24 Gennaio 2016

Carissimi Parrocchiani,

concludiamo la nostra riflessione sulle diverse modalità con cui Mosè ha espresso la sua missione verso gli israeliti con questa significativa riflessione di san Gregorio di Nissa.

Il Santo riflette sul fatto che Mosè, a motivo dei tanti servizi svolti ha meritato di essere chiamato “servo di Dio”. Si tratta di un appellativo “sublime” – osserva il santo –, da considerarsi come il coronamento di una vita interamente vissuta nell’obbedienza alla volontà di Dio.

Per spiegare meglio questa affermazione, egli offre una mirabile sintesi delle tappe più significative che segnano il ‘sentiero’ di Mosè per concludere che la meta vera, quella più desiderabile, era proprio quella di potersi fregiare del titolo di ‘servo’.

Le tappe che con un linguaggio puntuale, efficace e non privo di poesia ricorda sono le battaglie affrontate nelle quali ha riportato vittoria sui nemici; l’attraversamento del Mar Rosso e il cammino nel deserto con i miracoli della manna e dell’acqua fatta scaturire dalla roccia; l’esperienza di incontro con Dio sul monte Sinai nella quale ha ricevuto il dono dei comandamenti; la presa di distanza dal male e da ogni idolo attraverso un cammino di purificazione fatto in prima persona e nel quale è riuscito a coinvolgere anche gli israeliti così da restituire loro dignità e libertà.

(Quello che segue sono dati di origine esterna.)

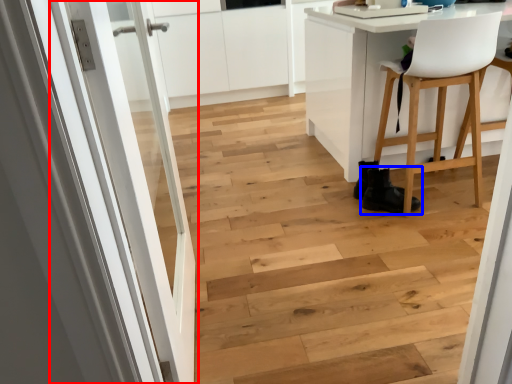
Question: Among these objects, which one is nearest to the camera, door (highlighted by a red box) or footwear (highlighted by a blue box)?

Choices:
 (A) door
 (B) footwear

Answer: (A)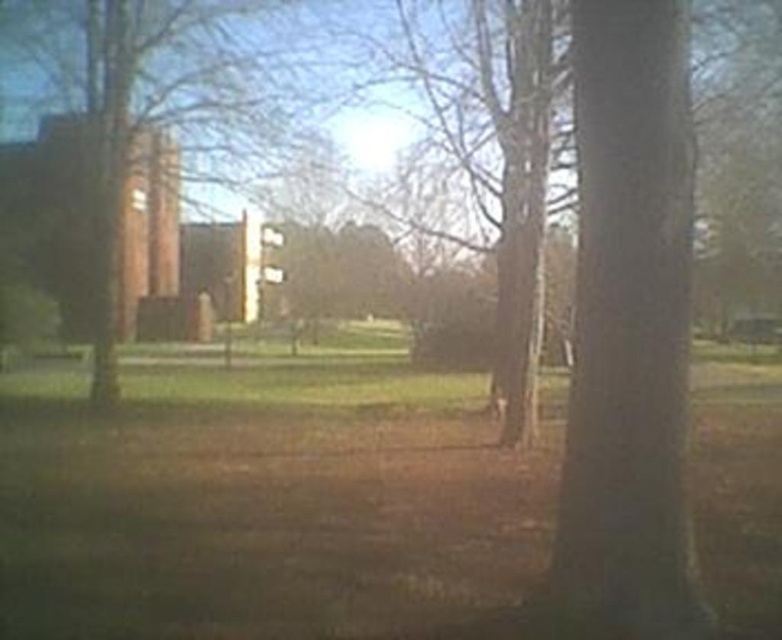
You are standing at the point marked as point (264, 499) and want to walk towards the building with a brick facade on the left. Is the green grass at center in your path?

The green grass at center is located at point (264, 499), so it is in your path towards the building with a brick facade on the left.

You are standing in the middle of the lawn and see the smooth bark tree at center and the brown wood tree at left. Which tree is closer to you?

The smooth bark tree at center is closer to you because it is positioned below the brown wood tree at left, indicating it is in a lower plane and thus nearer in the scene.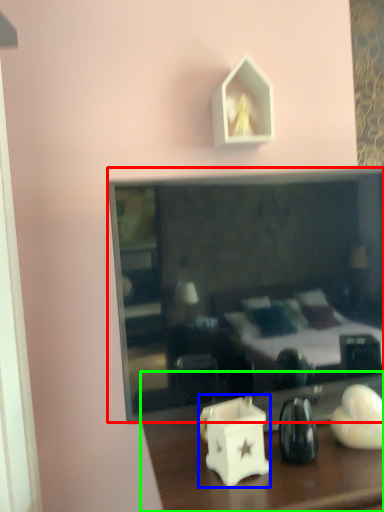
Question: Based on their relative distances, which object is farther from mirror (highlighted by a red box)? Choose from candle holder (highlighted by a blue box) and table (highlighted by a green box).

Choices:
 (A) candle holder
 (B) table

Answer: (A)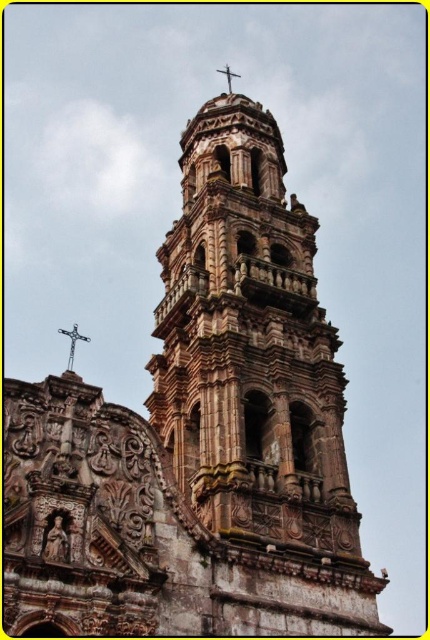
Which is more to the right, stone carved tower at center or silver metallic cross at upper center?

stone carved tower at center

Which of these two, stone carved tower at center or silver metallic cross at upper center, stands taller?

Standing taller between the two is stone carved tower at center.

Identify the location of stone carved tower at center. (248, 346).

Consider the image. Who is lower down, silver metallic cross at upper center or metallic cross at top-center?

Positioned lower is silver metallic cross at upper center.

Find the location of a particular element. The width and height of the screenshot is (430, 640). silver metallic cross at upper center is located at coordinates (73, 342).

Is point (86, 339) closer to camera compared to point (232, 76)?

That is True.

The image size is (430, 640). What are the coordinates of `silver metallic cross at upper center` in the screenshot? It's located at (73, 342).

Which is above, stone carved tower at center or metallic cross at top-center?

metallic cross at top-center

Measure the distance between stone carved tower at center and camera.

The distance of stone carved tower at center from camera is 47.06 meters.

Identify the location of stone carved tower at center. (248, 346).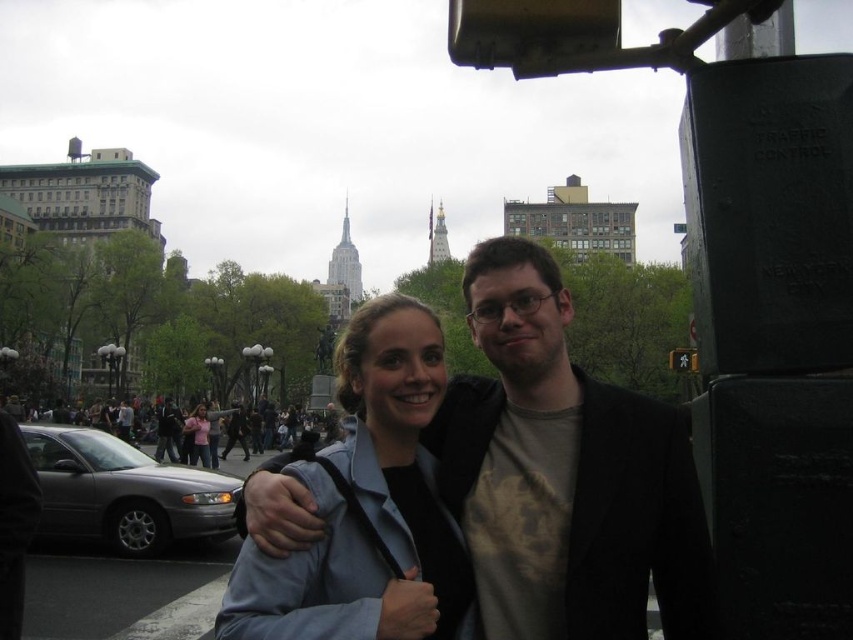
You are a photographer trying to capture the couple in the scene. The pink fabric shirt at center and dark gray jacket at center are both in your viewfinder. According to the scene, which clothing item is located to the right side of the other?

The pink fabric shirt at center is positioned on the right side of dark gray jacket at center.

You are a photographer standing in the city square. You want to take a photo of the matte black jacket at center and the metallic black traffic light at right. Which object should you zoom in on to capture both in the frame without moving your camera?

You should zoom in on the metallic black traffic light at right because the matte black jacket at center is much taller than it, so zooming in on the smaller object allows both to fit in the frame.

You are a fashion designer observing the couple in the city scene. You notice the pink fabric shirt at center and the dark gray jacket at center. Which clothing item appears smaller in size?

The pink fabric shirt at center has a smaller size compared to the dark gray jacket at center.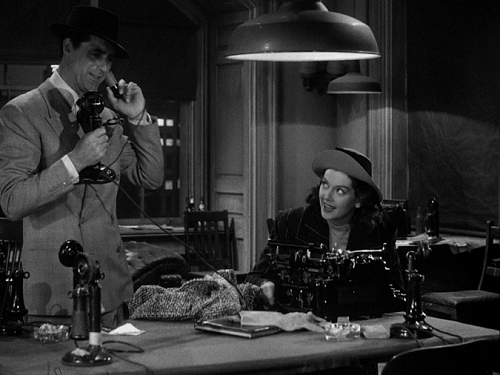
Where is `ceiling lights`? This screenshot has width=500, height=375. ceiling lights is located at coordinates (277, 36), (356, 80).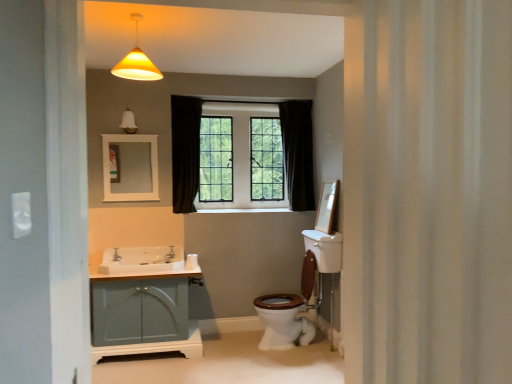
Find the location of a particular element. free spot in front of matte silver faucet at sink left, marked as the first faucet in a left-to-right arrangement is located at coordinates (114, 264).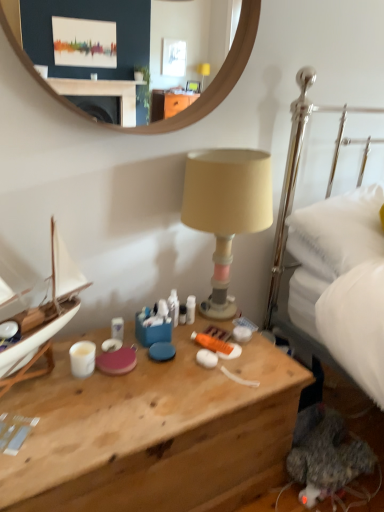
Question: In terms of height, does wooden mirror at upper center look taller or shorter compared to wooden desk at center?

Choices:
 (A) short
 (B) tall

Answer: (A)

Question: Considering the positions of wooden mirror at upper center and wooden desk at center in the image, is wooden mirror at upper center bigger or smaller than wooden desk at center?

Choices:
 (A) big
 (B) small

Answer: (B)

Question: Based on their relative distances, which object is nearer to the white soft pillow at right?

Choices:
 (A) beige fabric lampshade at center
 (B) wooden mirror at upper center
 (C) white glossy coffee cup at lower left
 (D) wooden desk at center
 (E) white plastic tube at center

Answer: (A)

Question: Which of these objects is positioned farthest from the white glossy coffee cup at lower left?

Choices:
 (A) wooden mirror at upper center
 (B) wooden desk at center
 (C) white soft pillow at right
 (D) beige fabric lampshade at center
 (E) white plastic tube at center

Answer: (A)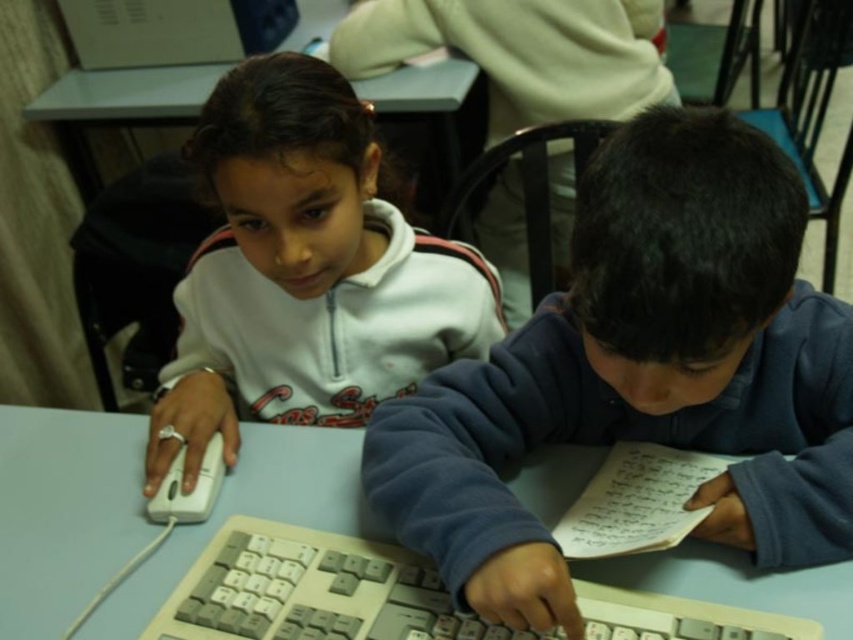
You are a teacher observing the classroom scene. You need to determine which object is larger between the white plastic computer at upper left and the white matte mouse at lower left. Based on the scene, which one is bigger?

The white plastic computer at upper left is bigger than the white matte mouse at lower left.

You are standing in the classroom and want to reach the point at coordinates point (766, 508). If your arm can extend 60 centimeters, can you reach it?

The point (766, 508) is 71.48 centimeters away from the viewer. Since your arm can only extend 60 centimeters, you cannot reach it.

You are standing in the classroom and want to move from the point at coordinates point [592,220] to the point at coordinates point [225,544]. Which direction should you move to reach your destination?

To move from point [592,220] to point [225,544], you should move towards the right and downward since the destination point is located to the right and lower than the starting point.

Attraverso queste tappe Mosè ha conseguito il fine più ambito di meritarsi il titolo di “ servo di Dio”. Questo è infatti il punto di arrivo della vita spirituale. Ma ascoltiamo ora direttamente le parole di san Gregorio di Nissa:

 Apprendiamo così che, dopo essere passato per tanti successi, allora è ritenuto degno di questo appellativo sublime, in modo da esser chiamato servo di Dio, che equivale a dire che egli fu superiore a tutto […].
Che cosa ci insegnano queste parole? A guardare a un solo fine durante questa vita: essere chiamati servo di Dio grazie alla nostra condotta di vita. Quando avrai vinto tutti i nemici, l’egiziano l’amalecita l’idumeo il madianita, avrai traversato il mare, sarai stato illuminato dalla nube e addolcito dal legno, avrai bevuto dalla roccia e gustato il cibo celeste; quando con purezza e santità ti sarai aperto la strada per salire al monte e, giunto là, avrai appreso il mistero divino dalla voce della tromba e, nella tenebra che impediva di vedere, ti sarai avvicinato a Dio con la fede, e lì avrai conosciuto i misteri della tenda e la dignità del sacerdozio; quando avrai intagliato il tuo cuore, così da imprimervi le parole divine, quando avrai distrutto l’idolo d’oro, cioè avrai cancellato dalla vita la brama di possedere, quando ti sarai innalzato tanto da apparire invincibile alla magia di Balaam ( a udire magia, intendi il vario inganno di questa vita, il quale gli uomini, come incantati da una coppa di Circe, si estraniano dalla propria natura e assumono l’aspetto degli animali irragionevoli); quando sarai passato attraverso tutte queste esperienze …; quando tu avrai ridotto al niente tutto ciò che si eleva contro la tua dignità come Datan, consumandolo col fuoco come Core; allora tu ti avvicinerai al termine, e io intendo con questa parole ‘termine’ ciò in vista di cui tutto avviene: così, il termine della coltivazione dei campi è gustarne i frutti; il termine della costruzione di una casa è abitarvi; il termine del commercio è arricchirsi; infine, il termine della fatiche dello stadio è essere coronati: così, il termine della vita spirituale è essere chiamati servi di Dio (La vita di Mosé, nn. 314-317).